EXCERTO:
# # # #

Personagem de destaque:
Rue Bennett (Zendaya Coleman) – “Para ser honesta sobre quem eu sou, eu sou uma ladra. Sou violenta, abusadora, manipuladora. Mesmo se ficasse sóbria, ninguém esqueceria o trauma da fase em que não estava.”. É assim que Rue se descreve e na realidade o facto de consumir drogas e de estar tão obcecada faz com que seja um pouco agressiva, vingativa e acabe por atacar e deitar abaixo os que lhe são mais queridos. A ressaca faz com que mostre também aquilo que a magoou nas ações passadas dos outros e exteriorize o que tinha guardado dentro de si. Os seus maiores traumas e tristezas ganham força, mas na realidade Rue não é má pessoa. Vive numa dor e sofrimento constantes provocados pelos seus “demónios” interiores e que apenas consegue atenuar com as drogas. Admite que não se quer desintoxicar, quer continuar sob o efeito das drogas, sejam elas quais forem, porque simplesmente não tem forças para passar pelo processo de reabilitação de novo. Nesta temporada, apesar do dano que tantas substâncias químicas lhe provocaram, vemos crescimento em Rue enquanto pessoa, vemos nela uma capacidade de introspeção e autoanálise, além de arrependimento, sentimento de culpa e muita força. Aprende a olhar a vida de uma forma bem mais esperançosa.

# # # #

DADOS APRESENTADOS:
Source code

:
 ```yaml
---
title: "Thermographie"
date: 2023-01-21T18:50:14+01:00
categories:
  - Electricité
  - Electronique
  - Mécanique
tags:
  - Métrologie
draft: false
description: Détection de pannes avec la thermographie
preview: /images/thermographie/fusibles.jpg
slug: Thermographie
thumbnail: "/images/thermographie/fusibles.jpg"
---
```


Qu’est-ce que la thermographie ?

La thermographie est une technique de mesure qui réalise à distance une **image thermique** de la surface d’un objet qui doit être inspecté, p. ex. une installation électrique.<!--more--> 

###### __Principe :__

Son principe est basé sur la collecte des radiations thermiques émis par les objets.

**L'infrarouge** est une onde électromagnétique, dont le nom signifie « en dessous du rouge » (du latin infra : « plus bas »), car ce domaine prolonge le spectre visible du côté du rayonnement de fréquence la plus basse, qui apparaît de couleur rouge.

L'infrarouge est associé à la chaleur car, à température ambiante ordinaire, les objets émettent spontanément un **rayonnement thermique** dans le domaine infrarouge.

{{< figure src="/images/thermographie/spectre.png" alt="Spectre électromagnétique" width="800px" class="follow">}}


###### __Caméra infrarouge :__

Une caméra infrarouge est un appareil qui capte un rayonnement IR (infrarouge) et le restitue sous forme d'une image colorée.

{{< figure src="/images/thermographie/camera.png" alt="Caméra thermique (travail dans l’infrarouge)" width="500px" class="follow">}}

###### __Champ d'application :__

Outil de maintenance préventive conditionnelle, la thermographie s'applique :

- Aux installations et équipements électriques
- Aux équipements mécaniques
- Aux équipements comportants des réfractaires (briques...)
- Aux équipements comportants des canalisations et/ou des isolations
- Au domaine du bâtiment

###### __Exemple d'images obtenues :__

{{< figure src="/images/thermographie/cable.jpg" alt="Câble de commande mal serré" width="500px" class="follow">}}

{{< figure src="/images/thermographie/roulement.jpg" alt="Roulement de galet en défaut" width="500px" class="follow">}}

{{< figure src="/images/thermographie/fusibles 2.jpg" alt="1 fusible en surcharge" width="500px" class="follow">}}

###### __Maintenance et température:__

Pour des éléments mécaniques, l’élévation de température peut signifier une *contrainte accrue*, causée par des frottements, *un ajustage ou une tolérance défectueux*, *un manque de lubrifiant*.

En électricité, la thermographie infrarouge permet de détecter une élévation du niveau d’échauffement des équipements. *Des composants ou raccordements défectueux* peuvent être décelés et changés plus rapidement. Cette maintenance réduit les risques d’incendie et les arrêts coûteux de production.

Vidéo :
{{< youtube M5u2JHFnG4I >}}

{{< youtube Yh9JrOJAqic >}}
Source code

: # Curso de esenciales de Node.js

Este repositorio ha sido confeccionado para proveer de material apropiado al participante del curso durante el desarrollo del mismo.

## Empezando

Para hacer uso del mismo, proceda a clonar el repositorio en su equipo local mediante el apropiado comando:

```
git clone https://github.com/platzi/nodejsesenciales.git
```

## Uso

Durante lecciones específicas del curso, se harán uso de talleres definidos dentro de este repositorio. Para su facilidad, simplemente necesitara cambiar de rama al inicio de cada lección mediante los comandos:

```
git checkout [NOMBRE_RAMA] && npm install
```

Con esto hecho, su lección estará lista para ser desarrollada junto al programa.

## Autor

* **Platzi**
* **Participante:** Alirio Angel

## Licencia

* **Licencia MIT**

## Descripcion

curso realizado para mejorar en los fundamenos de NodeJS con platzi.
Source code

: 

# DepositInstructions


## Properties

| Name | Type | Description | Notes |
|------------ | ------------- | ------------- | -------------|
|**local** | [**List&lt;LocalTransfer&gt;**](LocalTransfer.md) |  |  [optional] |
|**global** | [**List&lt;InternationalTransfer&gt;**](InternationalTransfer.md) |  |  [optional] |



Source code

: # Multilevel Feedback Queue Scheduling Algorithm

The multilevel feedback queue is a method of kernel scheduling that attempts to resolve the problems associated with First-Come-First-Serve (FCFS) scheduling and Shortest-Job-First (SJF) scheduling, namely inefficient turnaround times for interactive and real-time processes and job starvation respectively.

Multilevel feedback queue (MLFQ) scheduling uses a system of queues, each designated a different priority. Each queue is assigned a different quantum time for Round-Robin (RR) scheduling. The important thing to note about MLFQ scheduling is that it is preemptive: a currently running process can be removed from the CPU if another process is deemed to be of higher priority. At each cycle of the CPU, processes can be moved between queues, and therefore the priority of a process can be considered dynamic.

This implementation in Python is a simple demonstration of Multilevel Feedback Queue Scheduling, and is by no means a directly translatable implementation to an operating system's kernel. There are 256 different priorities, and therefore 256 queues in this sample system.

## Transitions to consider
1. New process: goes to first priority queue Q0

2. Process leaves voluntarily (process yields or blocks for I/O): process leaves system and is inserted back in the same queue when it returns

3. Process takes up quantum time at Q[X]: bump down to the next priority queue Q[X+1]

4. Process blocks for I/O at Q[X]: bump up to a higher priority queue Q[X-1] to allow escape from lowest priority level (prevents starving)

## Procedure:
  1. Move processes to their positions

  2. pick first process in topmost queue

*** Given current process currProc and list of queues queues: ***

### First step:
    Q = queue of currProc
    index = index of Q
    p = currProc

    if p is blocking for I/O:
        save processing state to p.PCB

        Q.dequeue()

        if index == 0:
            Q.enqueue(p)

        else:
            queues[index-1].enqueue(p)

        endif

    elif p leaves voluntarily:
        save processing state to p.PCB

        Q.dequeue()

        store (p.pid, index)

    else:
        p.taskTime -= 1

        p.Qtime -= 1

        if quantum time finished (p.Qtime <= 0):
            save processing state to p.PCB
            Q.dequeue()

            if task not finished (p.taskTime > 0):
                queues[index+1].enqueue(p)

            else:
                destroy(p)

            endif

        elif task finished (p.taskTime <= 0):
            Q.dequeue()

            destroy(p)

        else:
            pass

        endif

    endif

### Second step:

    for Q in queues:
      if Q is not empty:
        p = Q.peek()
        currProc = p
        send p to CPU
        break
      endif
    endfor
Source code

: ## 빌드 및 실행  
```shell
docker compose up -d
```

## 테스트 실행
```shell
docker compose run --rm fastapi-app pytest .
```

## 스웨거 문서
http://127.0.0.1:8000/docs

# # # #

O QUE FAZER:
- 1) Enumere os termos com que Rue se descreve a si própria na citação do excerto.
- 2) Reescreva em forma de lista, mais curta, o parágrafo do excerto que começa por "Rue Bennett (Zendaya Coleman)", mantendo os factos principais.
Baseie-se apenas no excerto.

RESULTADOS:
- 1) ladra; violenta; abusadora; manipuladora

- 2)
- Rue, interpretada por Zendaya Coleman, descreve-se como ladra, violenta, abusadora e manipuladora.
- O consumo de drogas e a obsessão tornam-na agressiva e vingativa. Acaba por atacar quem lhe é mais querido.
- A ressaca leva-a a mostrar o que a magoou nas ações passadas dos outros e a exteriorizar o que tinha guardado.
- Não é má pessoa: vive numa dor constante, causada pelos seus "demónios" interiores, que só atenua com drogas.
- Admite que não se quer desintoxicar, por não ter forças para passar de novo pela reabilitação.
- Nesta temporada mostra crescimento, introspeção, autoanálise, arrependimento, culpa e muita força.
- Aprende a olhar a vida com mais esperança.